Exercícios:
A: Transcreva o trecho do texto sobre os recursos do mensalão que vai de "Omissão dos debates" até "aplicada pelo Judiciário.", incluindo essas palavras.
B: Segundo o texto sobre os recursos do mensalão, qual é o nome do advogado do publicitário Cristiano Paz?
C: Resuma em duas frases o texto sobre os recursos do mensalão.

Texto selecionado:
....
Omissão dos debates travados pelos ministros do Supremo Tribunal Federal (STF) na publicação do acórdão, valoração de mesmos fatos para o cálculo das penas e falhas na aplicação delas são alguns dos argumentos usados pelos advogados dos réus do processo do mensalão nos recursos apresentados ao órgão, cujo prazo se esgotou ontem. A primeira estratégia é tentar anular a publicação do acórdão, de 8.405 páginas – realizada no dia 23. Com essa medida, as defesas ganhariam mais tempo, com a abertura de novo prazo para a apresentação das alegações. O segundo passo é tentar reverter a condenação ou pelo menos reduzir a pena aplicada pelo Judiciário.
Para tentar reverter a condenação a mais de 25 anos de prisão pela prática de quatro crimes, o publicitário Cristiano Paz é um dos que vão tentar anular o acórdão pelo fato de ele não ter sido publicado na íntegra. Segundo o advogado dele, Castellar Guimarães Neto, foram suprimidos da publicação vários trechos considerados essenciais para a defesa. Entre eles, a análise das provas apresentadas durante o julgamento. Um exemplo é o trecho em que o relator do processo do mensalão, ministro Joaquim Barbosa, afirma ter deixado de analisar provas apresentadas nos autos porque se tratavam de documentos xerocados e não originais.
“Apresentamos uma vasta documentação comprovando que a SMP&B (extinta agência de publicidade da qual Cristiano Paz era sócio) prestou serviços à Câmara dos Deputados. O Ministério Público não arguiu a veracidade desses documentos”, explicou o advogado, para quem uma análise completa das provas poderia resultar na absolvição de seu cliente. Caso não seja revertida a condenação, a defesa pede a revisão da pena imposta a Cristiano Paz. O argumento é de que algumas das chamadas “circunstâncias judiciais negativas” foram aplicadas duas vezes, o que é vedado na legislação processual brasileira. Como a defesa não reconhece nem mesmo a existência dessas circunstâncias, é pedido que seja aplicada a pena mínima para cada um dos crimes pelos quais Paz foi condenado.
Os condenados do chamado “núcleo financeiro” apresentaram ontem as defesas e argumentaram que eles são “primários, têm boas condutas e não foram acusados de corrupção ou desvio de recursos públicos”, que é o tema central da ação penal do mensalão. Em um embargo de declaração de 64 páginas, a defesa da ex-presidente do Banco Rural Kátia Rabelo aponta reiteradas valorações dos mesmos fatos para enquadramento legal e cálculo da pena de quase 17 anos imposta a ela. Kátia foi condenada por gestão fraudulenta, lavagem de dinheiro, evasão de divisas e formação de quadrilha. “A condenação por gestão fraudulenta está relacionada a fraudes que teriam sido praticadas para simular concessões, e posteriores renovações de três operações de créditos efetuadas pelo Rural. Após a condenação por gestão fraudulenta, as supostas simulações dos empréstimos são novamente valoradas como etapas de crime de lavagem de capitais”, cita o advogado José Carlos Dias, no recurso.
....
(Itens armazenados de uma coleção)

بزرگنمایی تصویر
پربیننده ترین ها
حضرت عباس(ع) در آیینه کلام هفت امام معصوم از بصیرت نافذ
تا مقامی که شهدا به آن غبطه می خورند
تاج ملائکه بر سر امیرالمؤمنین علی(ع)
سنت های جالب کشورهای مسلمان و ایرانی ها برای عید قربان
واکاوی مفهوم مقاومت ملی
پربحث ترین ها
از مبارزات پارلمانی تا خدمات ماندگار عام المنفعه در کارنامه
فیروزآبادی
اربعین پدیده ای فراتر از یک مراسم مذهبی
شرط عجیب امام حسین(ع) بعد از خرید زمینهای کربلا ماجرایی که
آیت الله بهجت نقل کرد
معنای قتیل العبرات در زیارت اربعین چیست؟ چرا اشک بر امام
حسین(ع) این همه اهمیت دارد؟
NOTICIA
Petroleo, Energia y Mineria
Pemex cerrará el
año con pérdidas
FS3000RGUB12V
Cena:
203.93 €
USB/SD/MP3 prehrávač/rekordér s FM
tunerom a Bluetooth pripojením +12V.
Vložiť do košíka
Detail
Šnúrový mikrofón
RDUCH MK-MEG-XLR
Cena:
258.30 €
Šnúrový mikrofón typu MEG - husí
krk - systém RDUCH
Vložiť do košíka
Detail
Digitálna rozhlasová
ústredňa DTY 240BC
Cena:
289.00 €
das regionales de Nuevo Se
....
Respostas:
A:
Omissão dos debates travados pelos ministros do Supremo Tribunal Federal (STF) na publicação do acórdão, valoração de mesmos fatos para o cálculo das penas e falhas na aplicação delas são alguns dos argumentos usados pelos advogados dos réus do processo do mensalão nos recursos apresentados ao órgão, cujo prazo se esgotou ontem. A primeira estratégia é tentar anular a publicação do acórdão, de 8.405 páginas – realizada no dia 23. Com essa medida, as defesas ganhariam mais tempo, com a abertura de novo prazo para a apresentação das alegações. O segundo passo é tentar reverter a condenação ou pelo menos reduzir a pena aplicada pelo Judiciário.

B: Castellar Guimarães Neto.

C: Os advogados dos réus do mensalão recorreram ao STF alegando, entre outros pontos, a omissão dos debates dos ministros no acórdão, a valoração repetida dos mesmos fatos e falhas na aplicação das penas, com o objetivo de anular a publicação do acórdão e reverter ou reduzir as condenações. A defesa de Cristiano Paz afirma que trechos essenciais foram suprimidos e pede a pena mínima caso a condenação seja mantida, enquanto a defesa de Kátia Rabelo sustenta que as mesmas simulações de empréstimos foram valoradas tanto na gestão fraudulenta quanto na lavagem de dinheiro.